The core instrument. Not analysis, not insight — direct contact with what you are sensing, feeling, wanting and avoiding right now. Awareness is curative on its own more often than people expect; most suffering is sustained by what we have learned not to notice.

Dialogue

Two real people, meeting. The therapist is not a blank screen and not a technician. I bring my presence, my responses, sometimes my disagreement. Healing happens in the contact between us, not in a procedure done to you.

Field theory

Nothing in you exists in isolation. Your symptoms, your patterns, your stuckness are intelligent responses to a field — family, culture, body, history, this present moment. We look at the whole situation, not just the individual inside it.

Experiment

Rather than only talk about a problem, we try something. Speak the unspoken sentence. Exaggerate the gesture. Address the empty chair. Experiment turns therapy from a conversation about your life into a small living edge of it.

Here and now

The past matters, but it is alive in how you are sitting, breathing, speaking, and relating to me at this moment. We work with what is present because that is what is actually available to change.

Responsibility & choice

Not as moralism — as freedom. Once you can feel what you are doing, you can choose differently. Gestalt insists you are the author of your responses, even when the field has been brutal.

In contrast

How Gestalt differs from CBT and psychoanalysis

These are honest distinctions, not dismissals. Every approach has its strengths and its blind spots — including this one.

Compared with CBT

CBT treats thoughts as the lever and aims to correct distortions through structured technique. Gestalt treats thought as one expression of a whole organism in a whole situation. We are less interested in disputing a thought than in feeling what the thought is protecting, where it lives in the body, and what it is asking for. Skills training has its place; it is not the same as transformation.

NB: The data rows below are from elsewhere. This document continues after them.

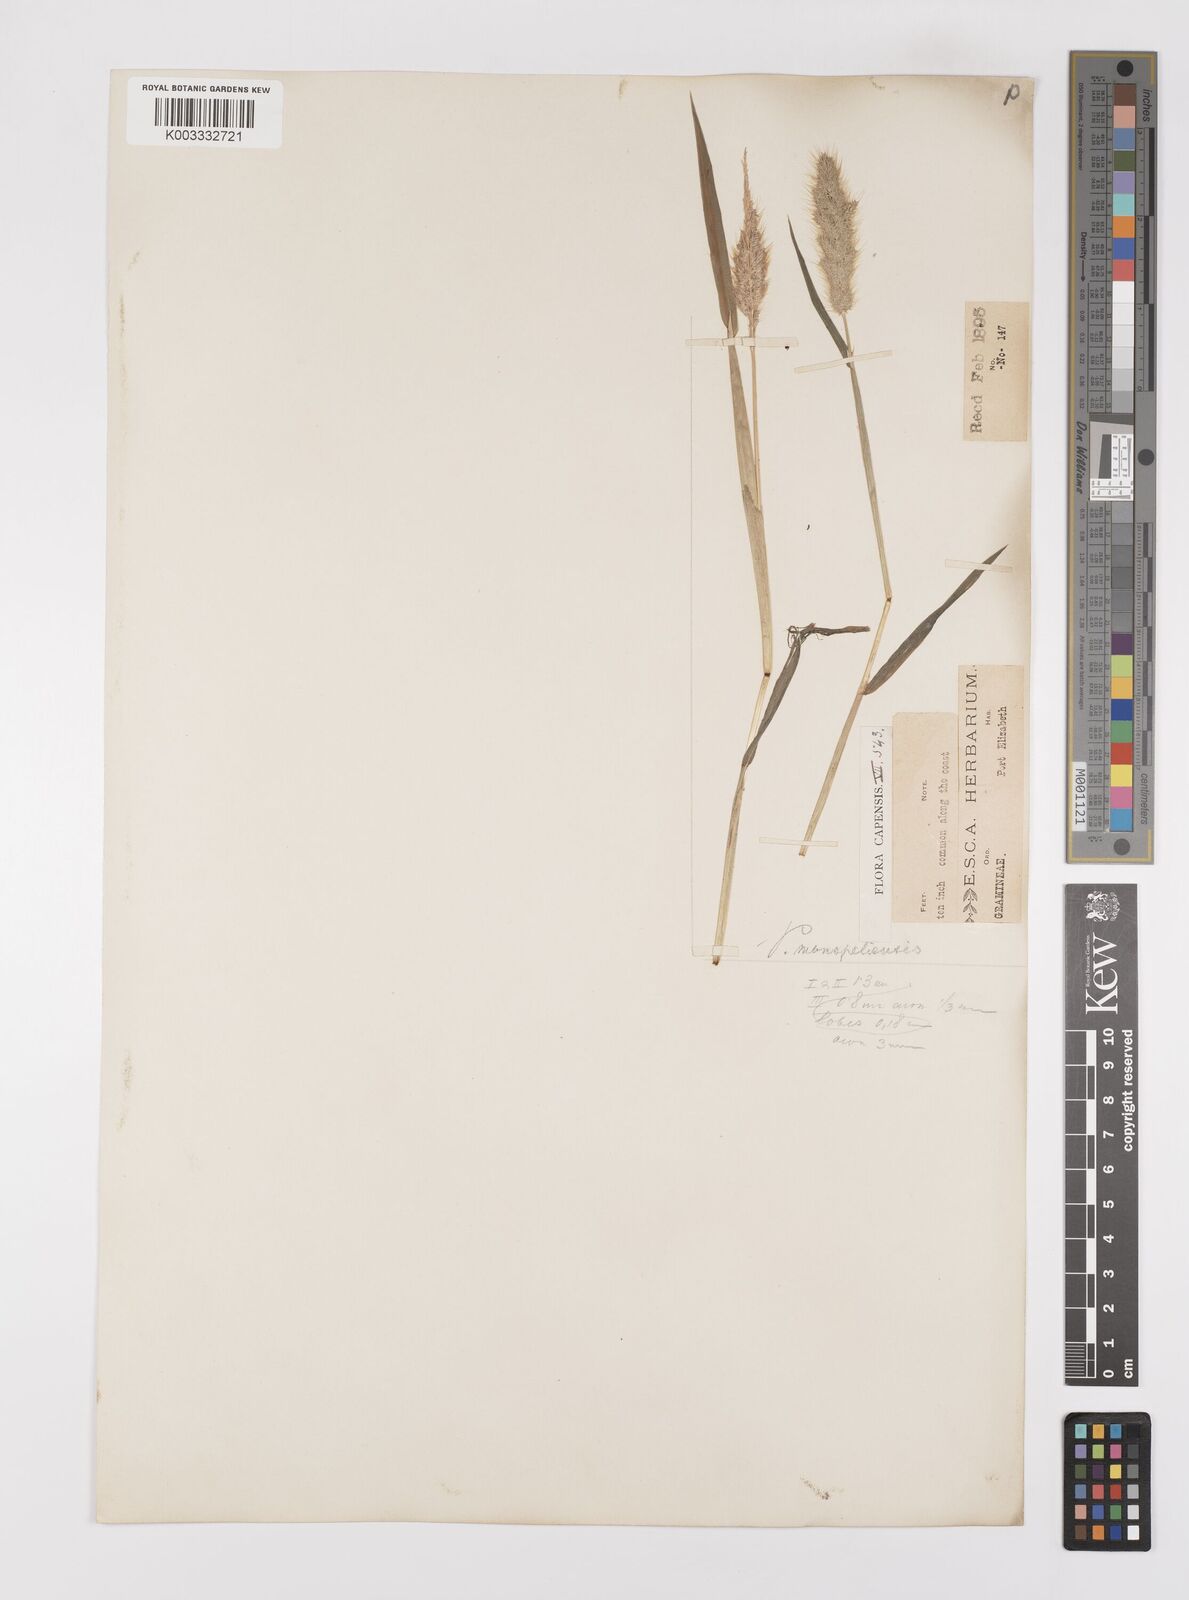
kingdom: Plantae
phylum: Tracheophyta
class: Liliopsida
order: Poales
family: Poaceae
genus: Polypogon
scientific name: Polypogon monspeliensis
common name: Annual rabbitsfoot grass
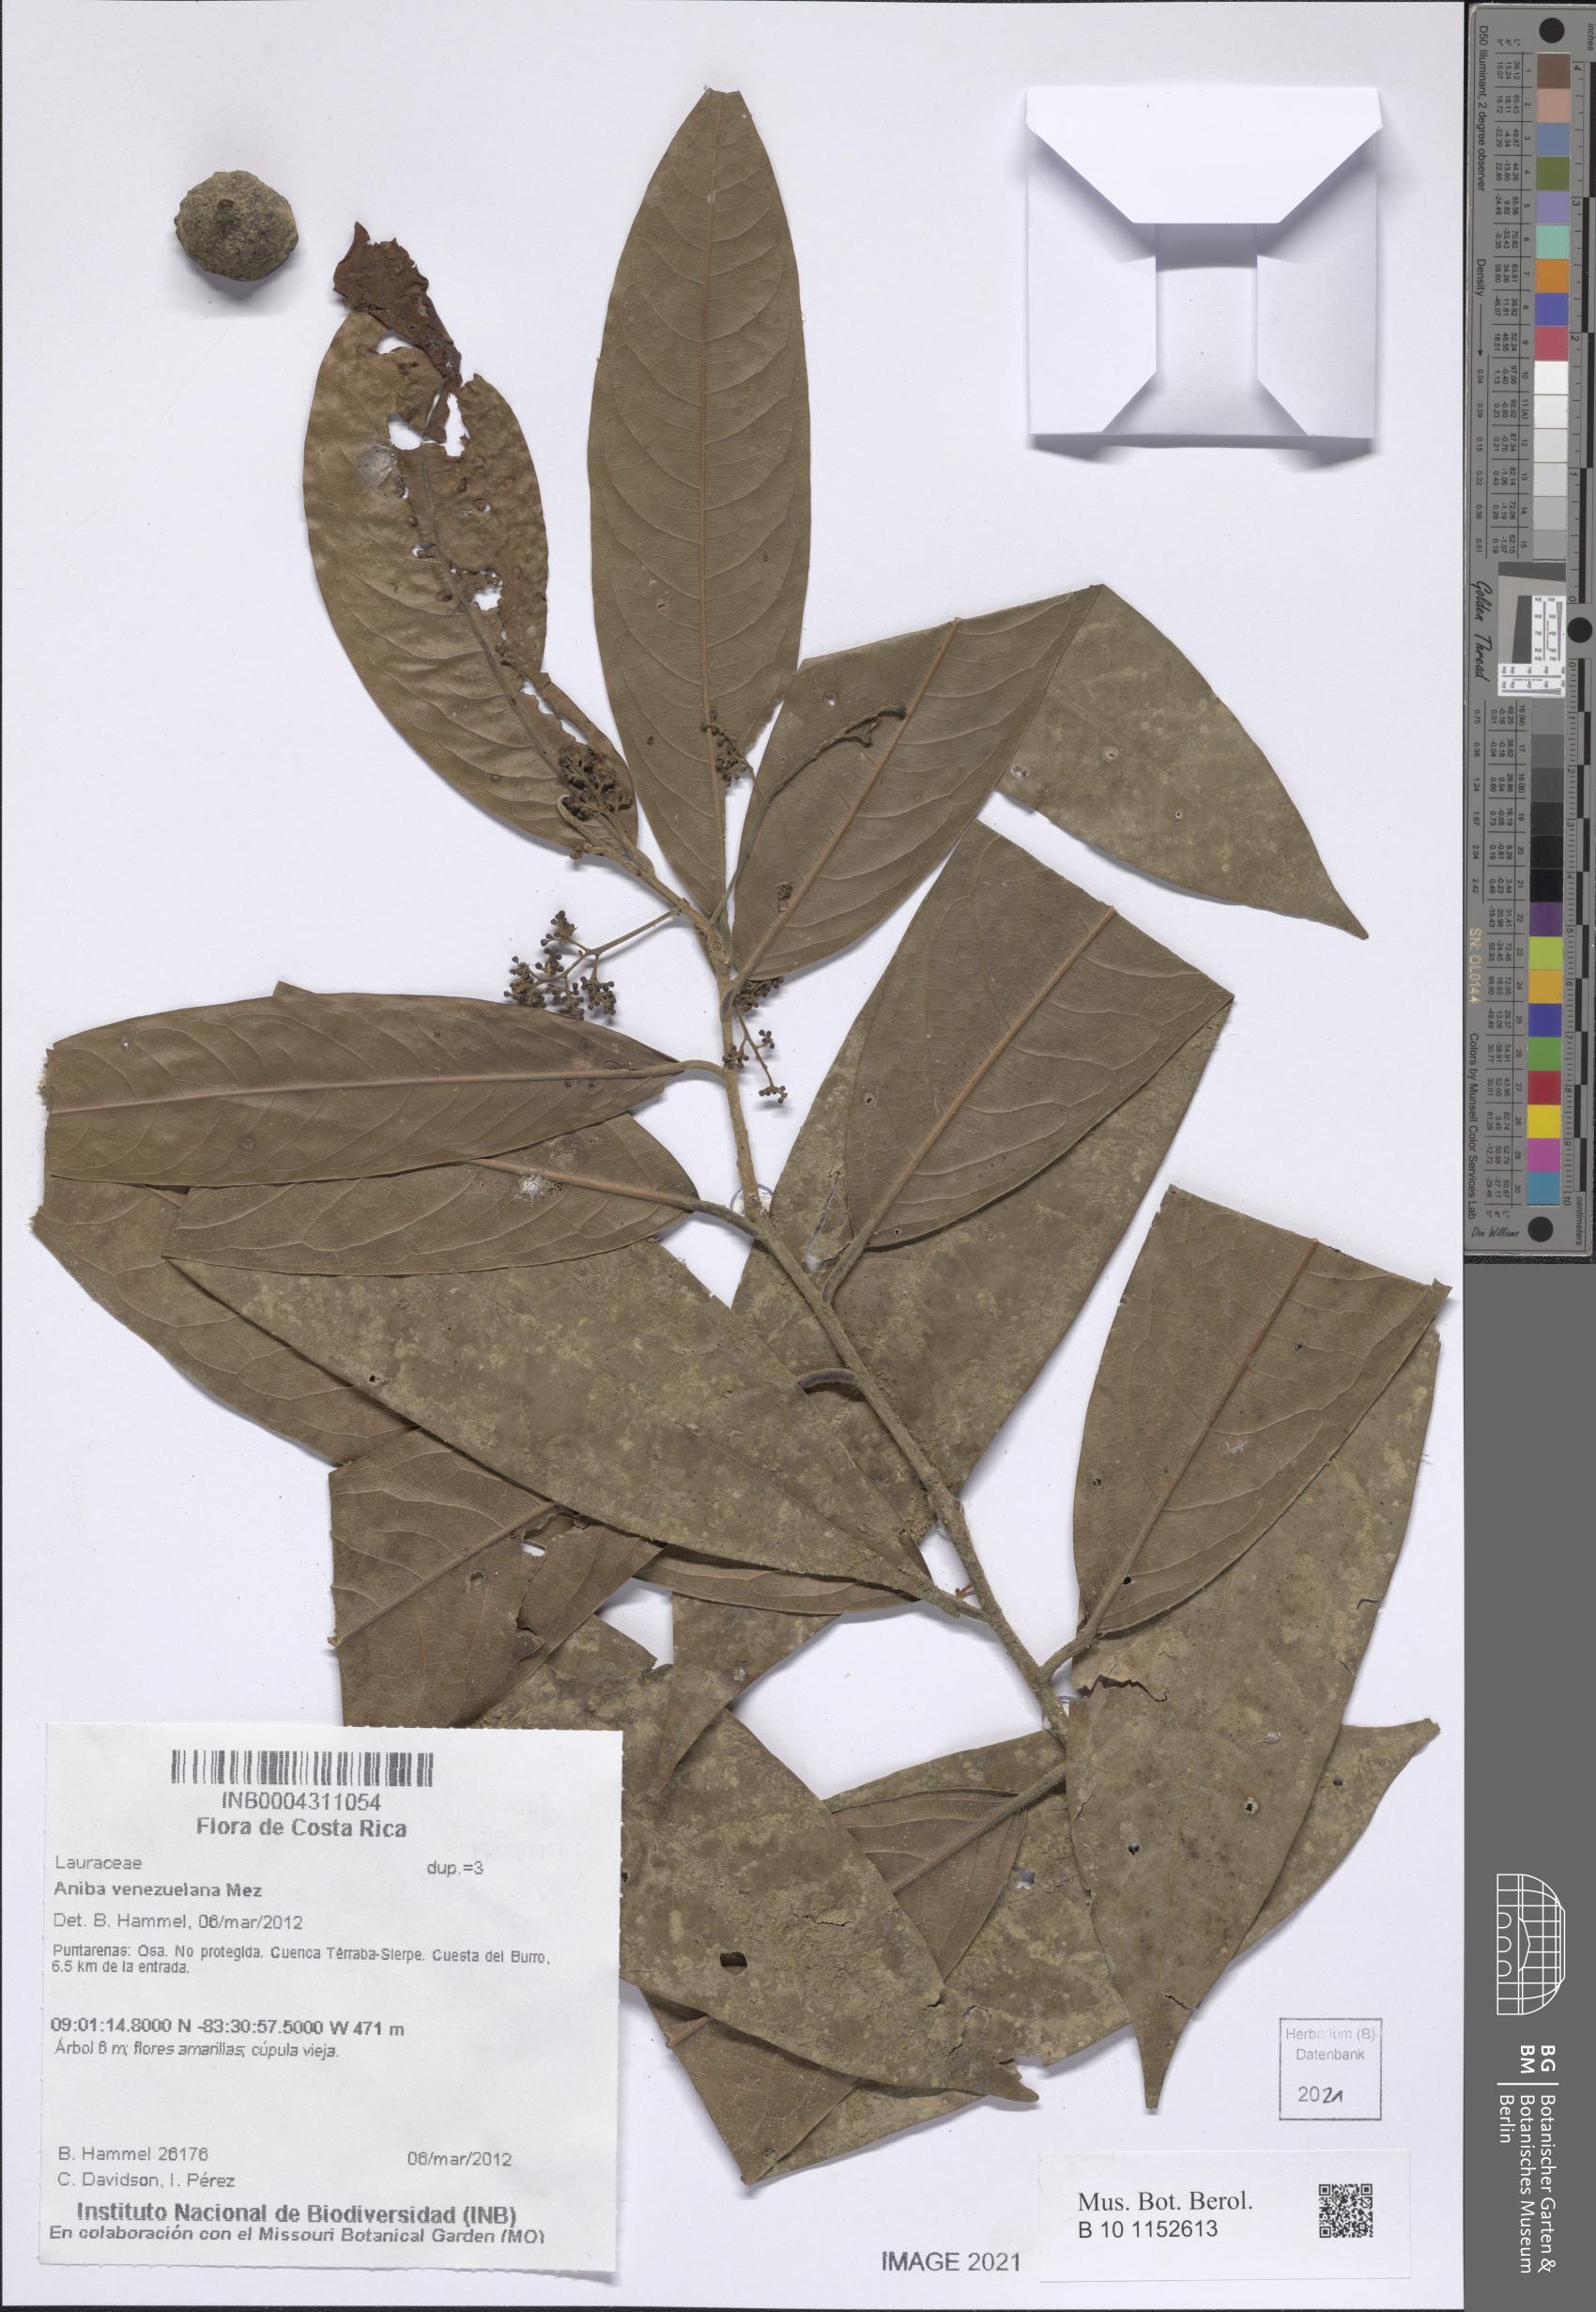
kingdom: Plantae
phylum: Tracheophyta
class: Magnoliopsida
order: Laurales
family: Lauraceae
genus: Licaria
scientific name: Licaria pergamentacea
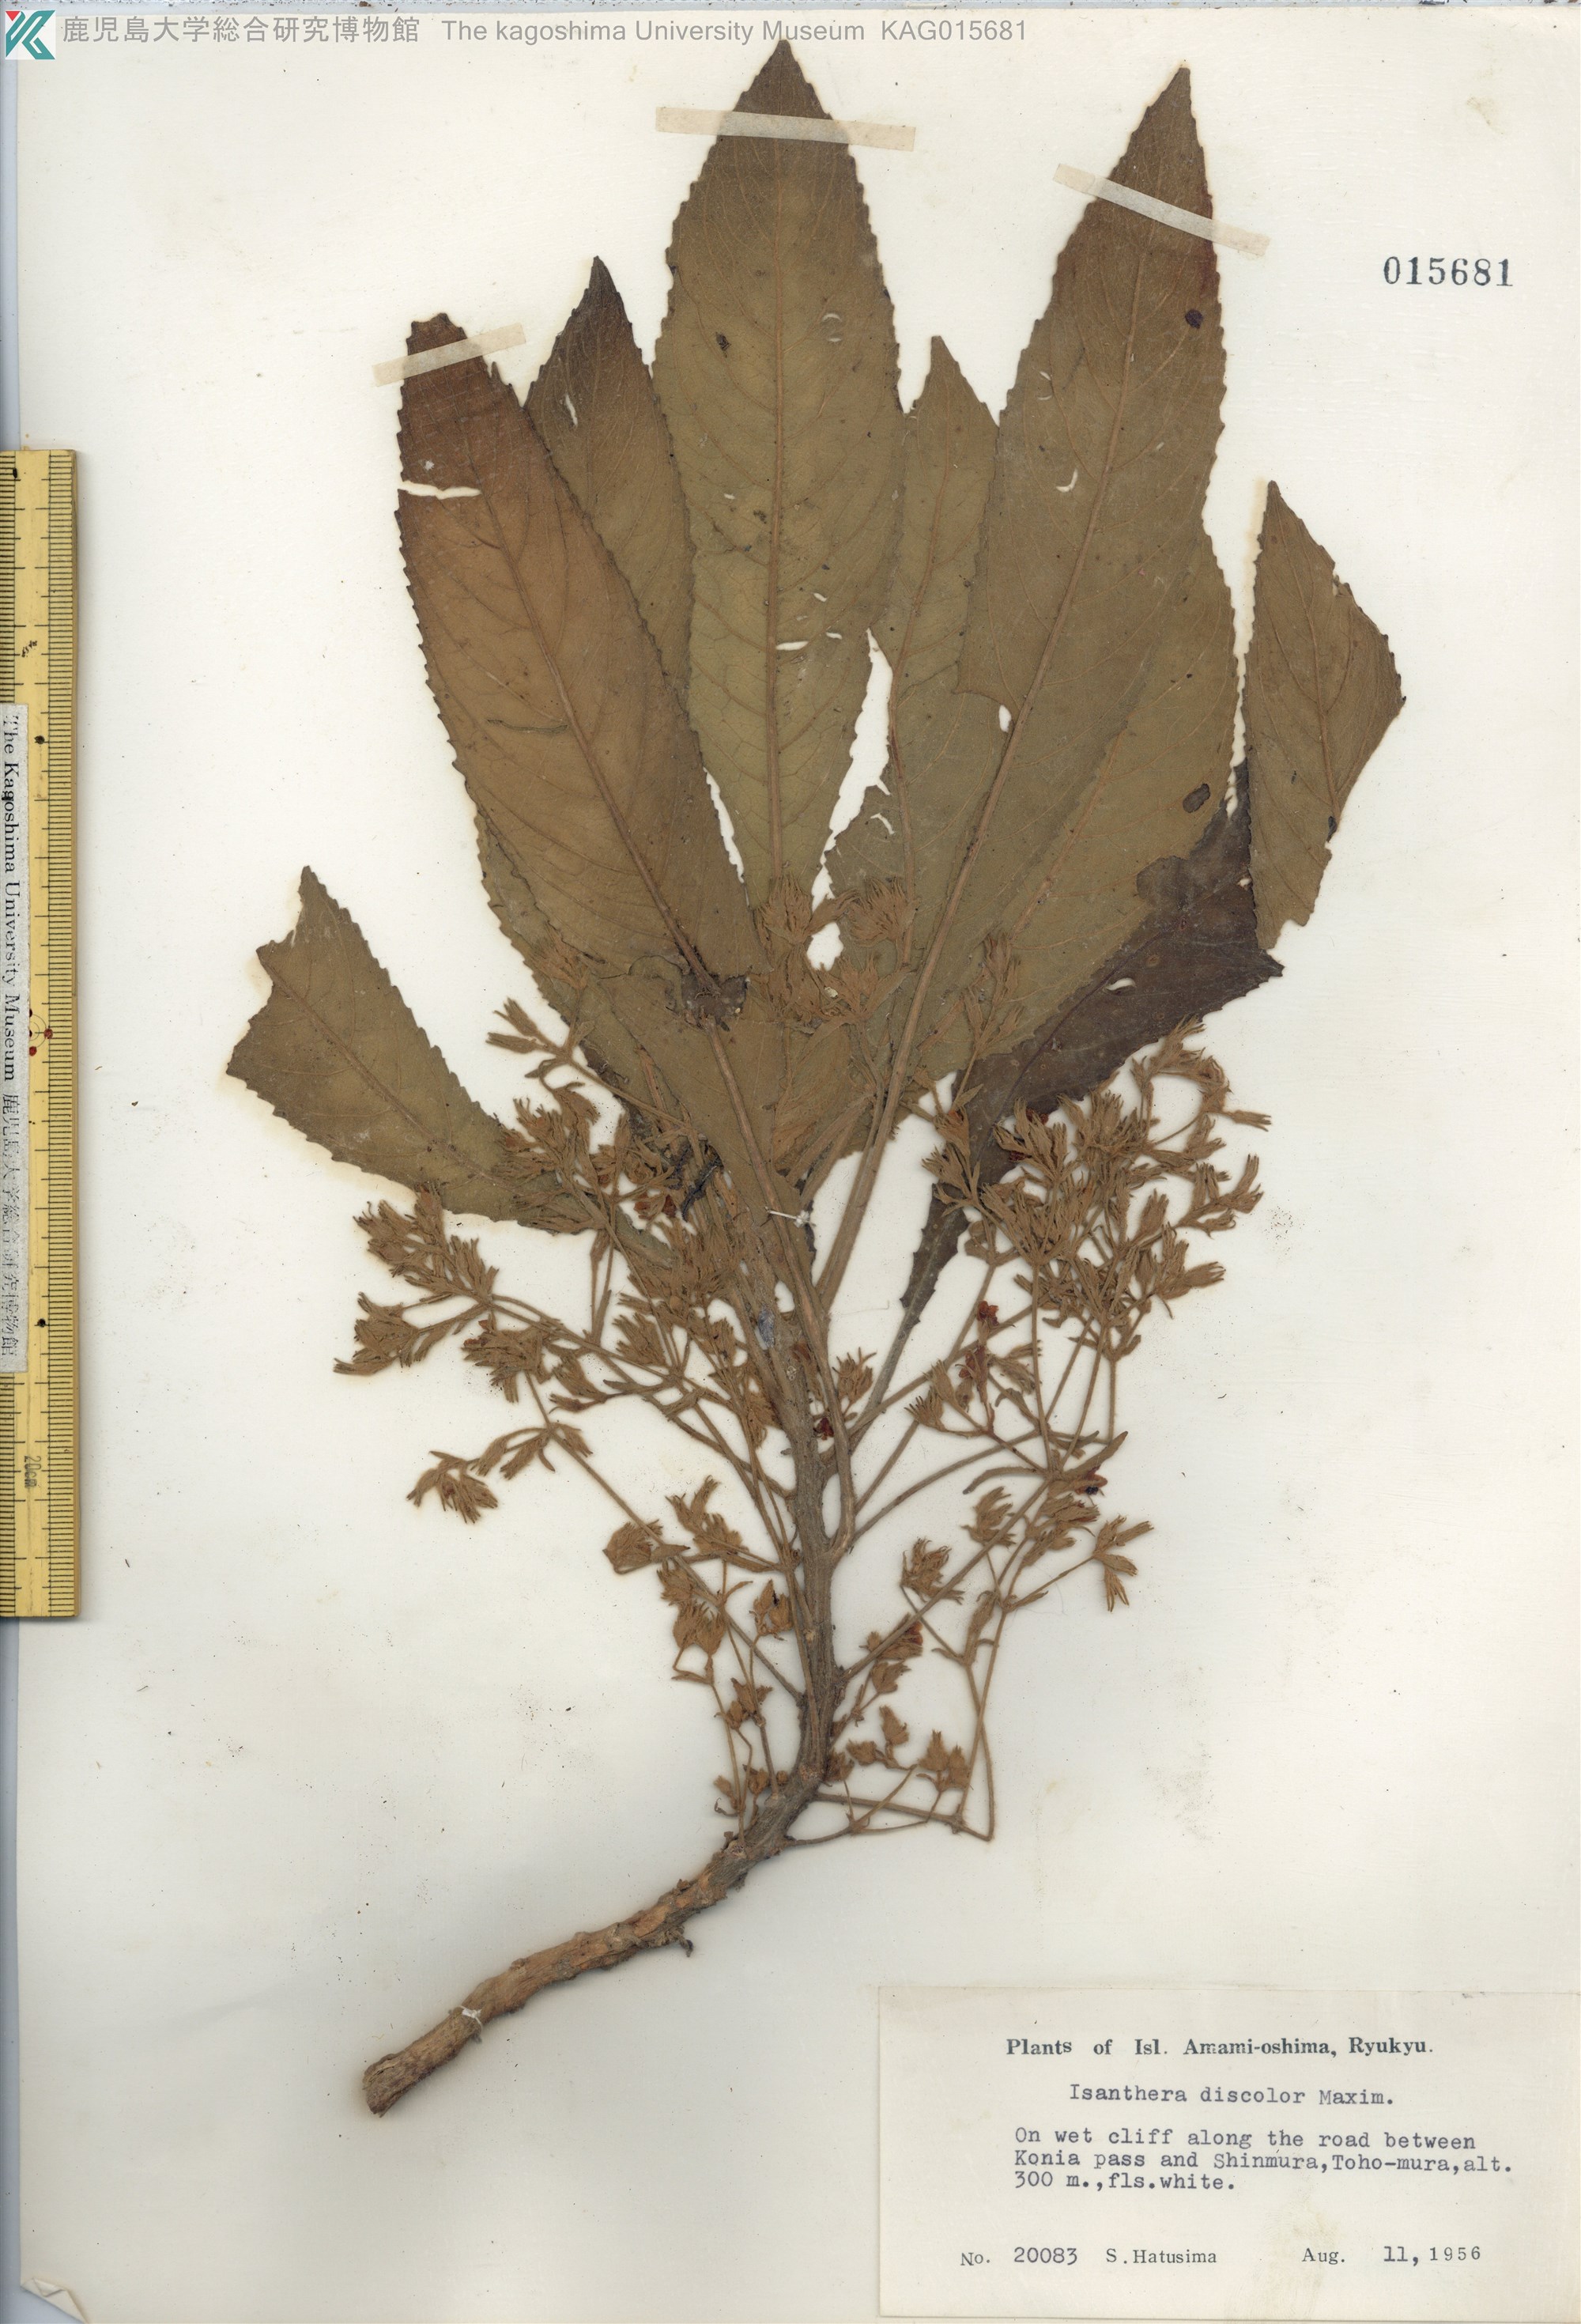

Compared with psychoanalysis

Analysis privileges interpretation, history, the unconscious, and a relatively neutral analyst. Gestalt shares the seriousness about depth, but works in the present and in dialogue. I will not sit behind you offering interpretations. I will sit across from you and respond as the person I am. The unconscious shows itself in posture, voice, breath and what happens between us — not only in symbols to be decoded.

Compared with coaching

Coaching tends to move quickly to goals and action plans. Gestalt slows down enough to ask what wants to happen — and what part of you is in the way of it. Action that comes from contact with yourself is usually more durable than action that comes from a plan imposed on yourself.

Inside a session

What it actually looks like

A session usually begins quietly. I ask what you are aware of — not what you planned to talk about, though that often arrives anyway. Sometimes the first ten minutes are taken up by noticing that you came in braced, or apologetic, or already rehearsing. That is already the work.

From there we follow what has the most energy. A tightness in your chest as you describe your mother. The way your voice flattens when you mention your job. A sentence you nearly said and then took back. I might invite you to repeat it, to say it more fully, to say it to me as if I were the person it belongs to. That is an experiment — small, specific, and grounded in what is alive.

We move between conversation, sensing, and contact. There is space for silence. There is space for emotion when it comes, and no pressure to manufacture it when it doesn't. By the end of the hour you usually know something you did not know when you walked in — not as a piece of information, but as a shift in how you are standing inside your own life.

Who it suits

Gestalt is not for everyone, and that is fine

People who do well in this work tend to be curious about themselves, willing to feel, and tired of approaches that stay on the surface. You don't need to be articulate or psychologically literate — you need to be willing to notice. The method meets you where you are.

If you are looking strictly for symptom management, a manual, or a quick technique, there are good practitioners of other approaches and I will say so. If you are looking to understand yourself more honestly and to live with more aliveness, this is the work I have given my life to.